Volunteers of America, let's start a revolution. Here's the manifesto:

*****Get your politics through philosophy, not ideology.

*****Let's strive for utopianism where people help each other, and the government can fuck off. Give a bum a dollar. Welfare and the like should spring from humanism, not communism.

*****Drugs were a big part of the counterculture. They were trying to think outside the box. I can't believe I just used corporate terminology like that. But we're surrounded by it. We need to alter our consciousnesses (ah, the fact that it's plural is part of the problem). It is a statement...The world sucks, so I'm going elsewhere.

Seriously, we don't celebrate our drunks anymore, but they usually have the most vision. Look at all the great poets and authors. I wish Bush still drank. And let's face the fact that marijuana is only a problem because the government has made it one, because Anheusser Busch throws money at them to do so. If the freeway shooters had some pot, I'd sit higher in my seat. And, I'm willing to bet that a good hit of acid's more entertaining than watching Elaine's boss from "Seinfeld" cha-cha.

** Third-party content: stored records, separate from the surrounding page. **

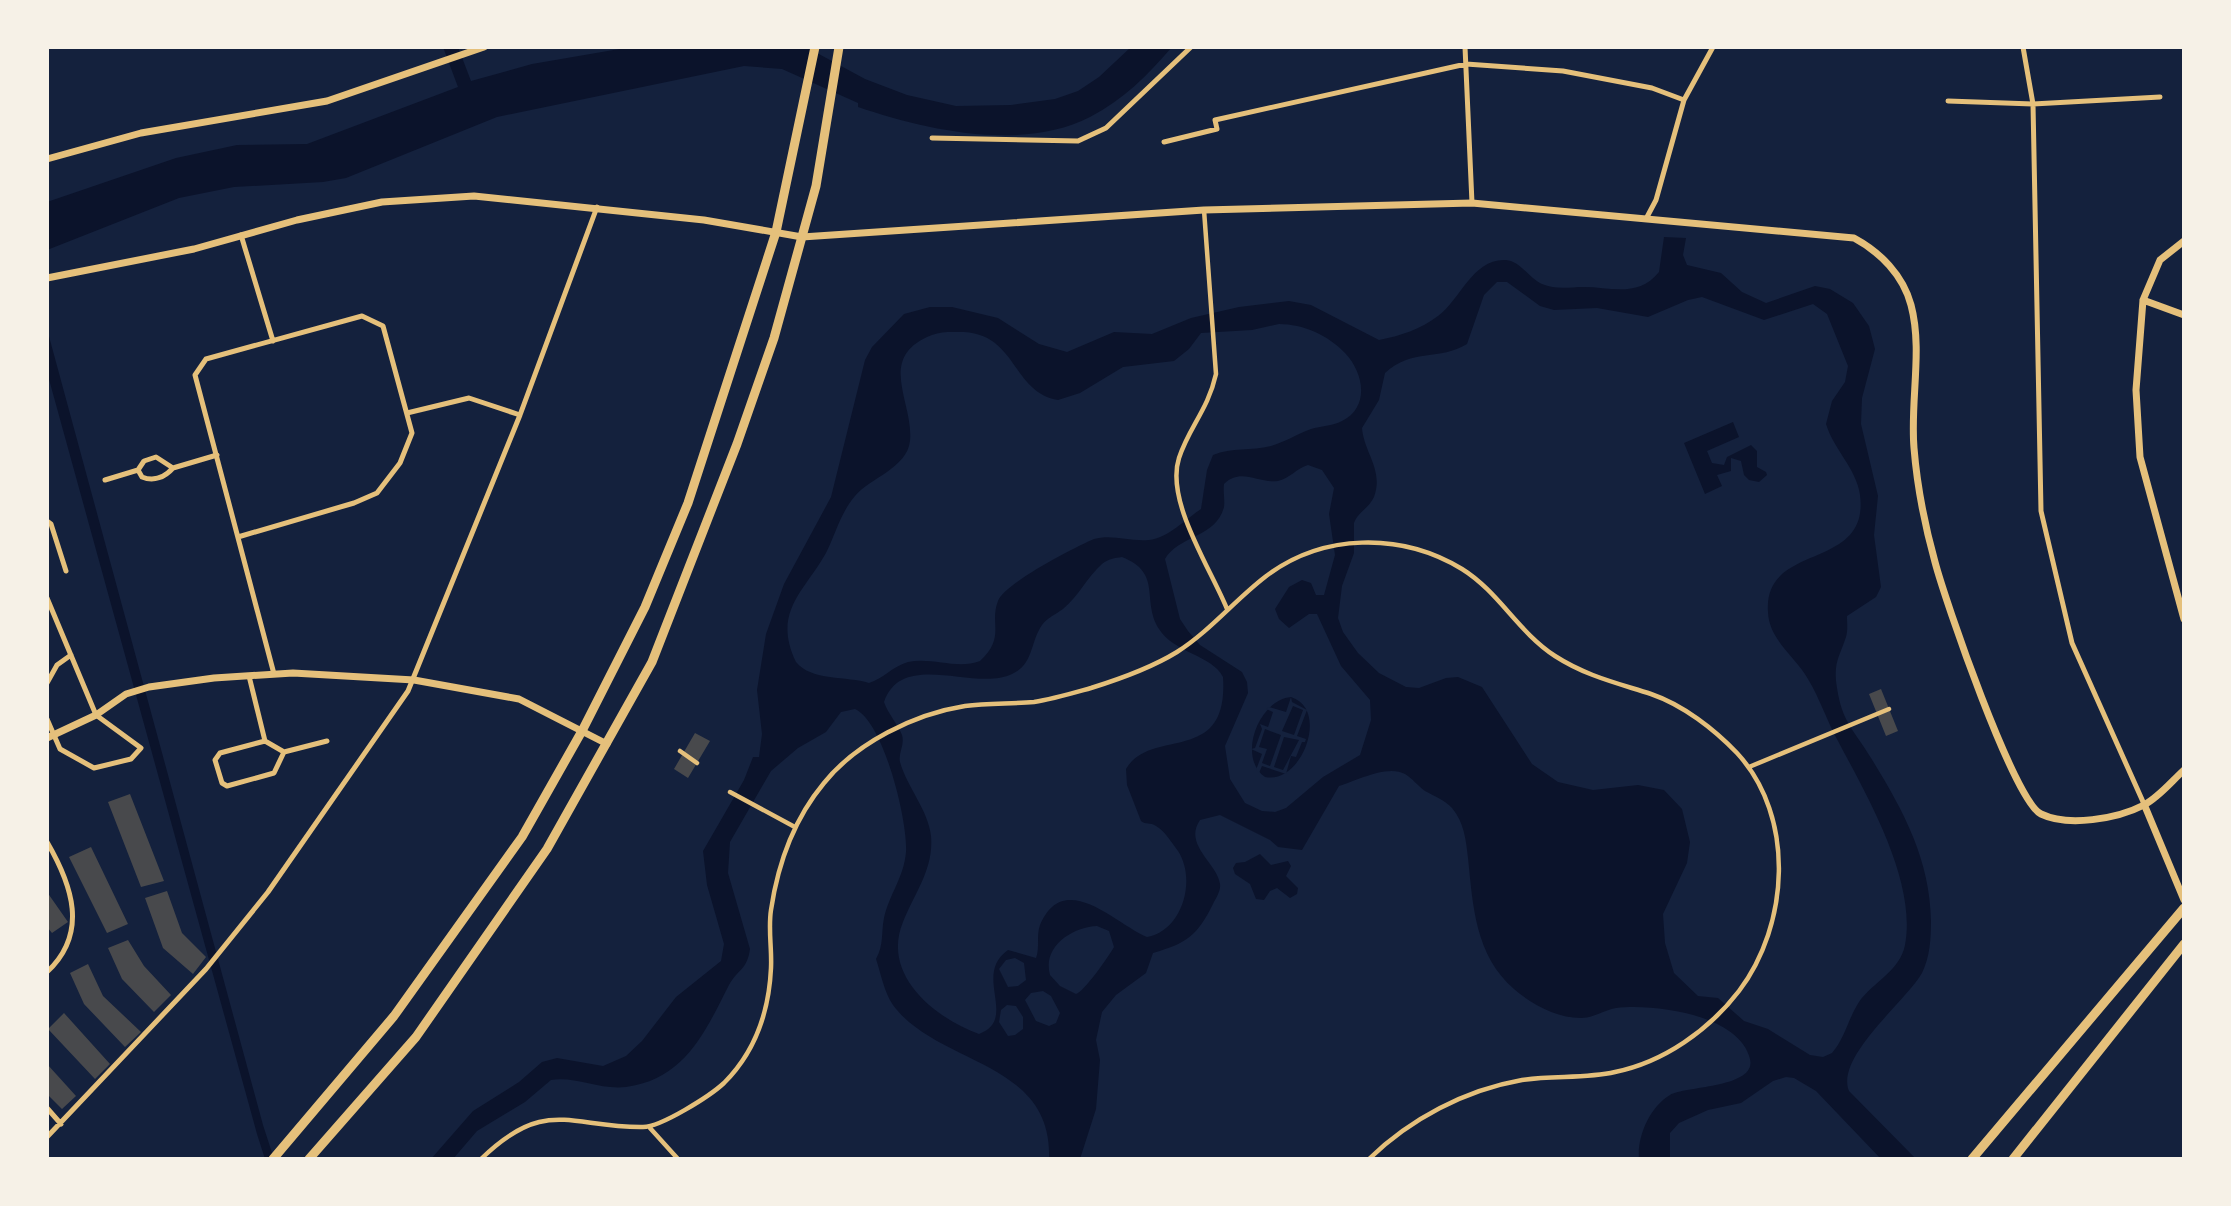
<svg xmlns="http://www.w3.org/2000/svg" width="2231" height="1206" font-family="'PT Sans',sans-serif">
<style>
.water{fill:#0b132b;fill-rule:evenodd}
.pier{fill:#14213d;fill-rule:evenodd}
.building{fill:#48494c}
.lines{fill:none;stroke-linecap:round;stroke-linejoin:round}
.pedestrian{stroke:#e5c07b;stroke-width:4.5}
.minor{stroke:#e5c07b;stroke-width:5}
.tertiary{stroke:#e5c07b;stroke-width:7}
.primary{stroke:#e5c07b;stroke-width:9}
</style>
<rect width="100%" height="100%" fill="#14213d"/>
<path class="water" d="M443,47H458L471,81L532,64L631,47H806L865,79L907,95L956,106L1011,105L1055,99L1078,91L1099,77L1131,47H1172C1148,75 1123,100 1090,117C1022,152 926,130 858,107V103L782,69L744,66L497,117L346,178L323,182L234,187L179,198L47,250V202L176,158L237,145L307,144L458,87Z
M1664,237L1686,238L1683,255L1687,265L1721,273L1742,292L1766,303L1815,286L1830,289L1853,303L1869,326L1875,349L1862,398L1861,424L1878,496L1874,535L1881,587L1876,597L1847,616C1847,622 1848,631 1846,637C1839,658 1833,663 1837,688C1842,722 1854,730 1871,758C1903,810 1930,859 1931,921C1931,938 1930,957 1922,973C1906,1001 1835,1057 1849,1091L1916,1159H1881L1816,1091L1794,1078L1786,1077L1773,1081L1741,1103L1708,1110L1679,1123L1670,1133V1159H1639C1637,1136 1650,1107 1670,1095C1686,1086 1757,1088 1750,1059C1740,1015 1654,1003 1616,1008C1604,1010 1594,1018 1581,1018C1557,1018 1531,1004 1514,989C1475,955 1473,906 1468,858C1466,840 1464,822 1452,808C1445,800 1434,796 1425,791C1418,786 1412,778 1405,774C1387,764 1356,781 1339,786L1302,850L1278,847L1270,840L1220,815L1200,820C1183,845 1217,863 1220,884C1221,891 1216,898 1213,904C1197,936 1187,943 1153,953L1146,973L1116,995L1102,1012L1096,1040L1100,1060L1096,1109L1080,1159H1049C1053,1060 938,1066 893,1005C884,992 881,974 876,959C884,945 881,933 884,918C889,895 904,877 906,852C908,822 884,722 855,709L841,712L826,732L798,748L771,771L730,842L728,873L750,949C747,970 738,969 729,985C705,1032 685,1079 626,1087C599,1090 575,1076 551,1080L525,1102L477,1131L453,1159H431L473,1111L519,1082L542,1062L557,1058L603,1066L626,1056L642,1041L676,997L721,961L724,944L707,885L703,851L744,780L753,757H759L762,734L757,690L766,634L784,584L831,497L865,360L872,347L904,314L930,307H952L998,318L1039,344L1067,352L1114,332L1152,334L1191,318L1239,307L1289,301L1311,305L1379,340C1400,336 1421,329 1438,316C1461,299 1473,258 1506,260C1520,261 1529,278 1542,284C1556,290 1569,287 1584,287C1611,287 1638,298 1659,272ZM1497,282H1507L1540,306L1554,310L1597,308L1648,317L1688,300L1702,297L1764,320L1813,304L1827,314L1848,366L1845,382L1832,401L1826,424C1834,450 1856,468 1860,495C1870,572 1763,541 1768,612C1769,640 1795,656 1808,679C1820,699 1827,721 1838,741C1867,796 1917,881 1905,945C1900,971 1873,982 1859,1002C1848,1019 1845,1038 1832,1053L1823,1057L1810,1055L1768,1029L1744,1021L1718,998L1698,996L1674,973L1665,943L1663,914L1687,863L1690,842L1682,809L1664,790L1638,785L1593,790L1558,782L1532,764L1482,687L1458,677L1446,678L1419,688L1406,687L1379,673L1358,653L1343,632L1338,618L1342,586L1354,553V523C1358,512 1369,508 1374,497C1384,470 1364,453 1362,428L1379,400L1385,373C1412,348 1440,361 1467,344L1484,295ZM1279,324C1303,324 1328,335 1345,353C1364,373 1370,407 1342,421C1332,426 1321,426 1311,429C1297,434 1285,442 1271,446C1251,451 1232,447 1213,455L1207,470L1201,509C1186,519 1168,538 1149,540C1130,542 1113,534 1094,539C1075,547 1005,583 998,601C989,624 1006,637 980,661C957,670 933,657 908,662C893,666 883,679 869,683C847,676 811,681 796,662C772,612 804,592 826,553C835,535 841,512 855,496C870,478 907,468 910,441C914,402 875,357 932,335C942,331 953,332 964,332C1017,335 1012,392 1058,400L1080,393L1123,367L1174,361L1189,349L1201,333L1252,330ZM1308,465L1322,470L1334,488L1329,514L1335,555L1324,595H1316L1311,583L1302,580L1289,587L1275,609L1279,619L1289,628L1309,614H1317L1341,666L1370,700L1371,720L1360,755L1323,777L1286,808L1275,812L1262,811L1245,803L1230,779L1225,746L1248,693L1247,682L1242,672L1200,645L1188,631L1180,619L1165,559C1179,535 1216,538 1224,507C1225,500 1223,492 1224,484C1241,467 1259,484 1278,481C1289,479 1297,468 1308,465ZM1122,557C1163,573 1141,600 1159,629C1174,653 1212,655 1223,677C1229,767 1151,726 1126,769L1127,785L1141,821C1146,825 1150,822 1156,826C1164,830 1172,843 1178,851C1197,880 1182,931 1147,937C1116,924 1064,868 1040,925C1036,936 1040,947 1036,958L1008,950C972,975 1019,1019 979,1034C935,1018 881,975 903,922C914,894 934,869 931,836C928,810 907,787 900,762C898,753 905,745 902,735C898,724 888,714 884,702C902,649 975,692 1012,674C1034,664 1030,642 1042,625C1047,618 1056,614 1063,609C1079,596 1087,577 1102,564C1108,559 1115,558 1122,557ZM1097,926L1109,931L1114,947C1109,956 1084,992 1076,994L1060,986L1050,975C1042,946 1073,927 1097,926ZM1015,958L1024,963L1026,980L1018,986L1008,987L999,969L1006,960ZM1043,991L1051,996L1060,1013L1056,1023L1049,1026L1036,1021L1025,1000L1031,993ZM1007,1005L1016,1006L1023,1017V1029L1015,1035L1008,1036L999,1022L1001,1010Z
M47,329L263,1125L274,1159H265L257,1134L47,372Z
M1733,422L1739,437L1707,451L1712,463L1724,465L1727,457L1751,445L1757,451V467L1766,472L1767,475L1759,482L1749,480L1744,475L1741,461L1731,458V471L1717,475L1722,486L1705,494L1684,443Z
M1291,697C1330,709 1302,785 1265,777C1237,758 1258,700 1291,697Z
M1260,854L1271,865L1288,861L1291,866L1286,876L1298,888L1297,894L1290,898L1277,888L1270,891L1264,900L1256,899L1250,884L1235,874L1233,868L1236,863L1245,862Z"/>
<path class="pier" d="M1291,697L1292,702L1307,710L1297,736L1306,739L1305,742H1302L1296,757L1291,756L1286,774L1262,766L1259,773L1256,770L1262,754L1251,749L1255,748L1262,729L1260,724L1268,727L1273,712L1266,709L1269,707L1286,712ZM1293,706L1303,710L1294,735L1282,731ZM1265,729L1281,735L1270,766L1262,763L1267,749L1259,747ZM1284,737L1299,740L1283,770L1274,767Z"/>
<path class="building" d="M1881,689L1898,731L1886,736L1869,694Z
M695,733L710,741L688,778L674,769Z
M130,794L164,881L141,887L108,802Z
M91,847L128,924L107,933L69,857Z
M167,891L182,933L206,957L193,974L163,948L145,898Z
M47,892L68,922L52,933L47,927Z
M128,940L144,966L171,995L154,1012L122,979L108,948Z
M88,964L103,996L141,1032L125,1047L84,1004L70,973Z
M64,1013L110,1064L95,1079L48,1029Z
M47,1064L76,1096L62,1109L47,1094Z"/>
<g class="lines">
<path class="pedestrian" d="M1204,210L1216,374C1208,410 1189,427 1179,458C1165,501 1211,569 1227,609
M680,751L697,763
M1749,767L1889,709
M730,792L793,826
M650,1128L678,1159
M481,1159C546,1096 570,1128 643,1127C661,1127 710,1096 724,1083C755,1052 769,1011 771,968C772,948 768,929 771,910C778,863 794,819 824,783C856,743 914,714 965,706C988,703 1011,704 1034,702C1053,699 1073,693 1091,688C1120,679 1151,668 1177,652C1210,631 1235,600 1265,577C1322,533 1401,532 1462,569C1499,592 1518,632 1555,656C1586,676 1617,683 1651,694C1683,705 1714,729 1737,753C1796,817 1789,925 1739,991C1709,1030 1664,1062 1615,1072C1585,1079 1553,1075 1522,1080C1465,1090 1410,1119 1369,1159"/>
<path class="minor" d="M1465,47L1472,203
M2023,47L2033,104L2041,511L2072,643L2144,804
M1948,101L2033,104L2160,97
M932,138L1078,141L1106,128L1191,47
M1164,142L1217,129L1215,120L1466,64L1563,71L1652,88L1684,100
M1647,217L1656,200L1684,100L1713,47
M241,235L273,341
M407,413L469,398L520,415
M173,468L217,455
M105,480L138,470L144,461L156,457L173,468C165,477 154,482 142,477L138,470
M47,521L51,524L66,571
M238,537L354,503L377,493L400,463L412,433L383,326L362,316L206,359L195,375L274,674
M47,598L96,715L141,748L131,759L94,768L60,749L47,719
M249,676L265,741L284,752L327,741
M47,683L57,665L71,655
M265,741L220,753L215,760L222,783L227,786L274,773L284,752
M47,842C72,885 89,933 47,972
M47,1108L61,1124
M47,1137L206,969L268,892L408,691L520,415L597,207"/>
<path class="tertiary" d="M47,159L141,133L327,101L484,47
M2184,241L2160,260L2143,300L2136,390L2140,457L2184,619
M47,278L194,249L297,220L382,202L474,196L704,220L802,237L1204,210L1472,203L1854,238C1880,252 1903,275 1911,305C1923,350 1910,401 1914,448C1917,485 1925,526 1935,562C1945,600 2014,801 2041,814C2068,827 2117,819 2144,805C2159,797 2171,782 2184,770
M2143,300L2184,315
M47,738L96,715L126,694L149,687L214,678L293,673L414,680L519,699L607,744
M2144,804L2184,900"/>
<path class="primary" d="M273,1159L394,1016L522,837L582,731L645,607L688,503L776,232L815,47
M309,1159L416,1037L547,849L652,662L737,444L774,338L816,186L839,47
M1972,1159L2184,908
M2013,1159L2184,944"/>
</g>
<rect width="2231" height="1206" fill="none" stroke="#f6f1e7" stroke-width="98"/>
</svg>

*****Let's lose the hang-ups. I can't believe the knee-jerk reaction to Janet Jackson's tit. The NFL and CBS wouldn't have had a problem if she had the Budweiser logo on it, although...Was that a pull-tab?

I hate the argument, "But kids might have been watching." For the early part of life, the breast is a source of essence, and then you turn around and attach shame to it? That's got to do a number. And if you've got kids you're worrying about protecting, it means you did some "dirty" things with a member of the opposite sex. So you're a hypocrite. Next time have the missus swallow.

So, my original point there was to lose the hang-ups. If you show me yours, I'll show you mine.

*****Free love. This one we really need to bring back. Everybody would be a lot looser if they got laid more often. No pun intended. Please, someone fuck some snipers.

Ladies, you're at war constantly over abortion. You don't want the men in government telling you what you can or can't do with your bodies. But every time you make a guy wait for sex, you're buying into the values of an ages-old Judeo-Christian patriarchy. Free love was a form of feminism, and I am volunteering for the cause. Get on all fours, babe. Aw, yeah, you like it when I smack your ass?

*****As ironic as it is to post this in a blog – Technology ain’t helping. The mass media’s making us mindless drones. And all the stuff that was going to create the "global village" and bring us all together like Coca Cola kids on a hillside had actually bred solipsism. I’m acting like I’m on a soapbox in a revival tent full of people, but the truth is, I am alone. I’m talking to myself.

*****We need ritual and rite. "Stopping at Starbucks is part of my morning ritual." No. You need communion, not coffee. We’ve lost our religion – to each their own – but we’ve also lost the connectivity of consciousness that comes with it. Look at the musical events of the 60s. Watch Woodstock, and the bottles of wine being passed down the rows for whoever to take a swig. Consider Jim Morrison asking a crowd, "Is everybody in? The ceremony’s about to begin." And then consider Live 8, which people watched in their own living rooms on their TVs or their PCs.


This weekend, let’s start this revolution off over some Sierra Nevada. Come on, people, let’s buy another pitcher. Everybody get together, try to love one another right now.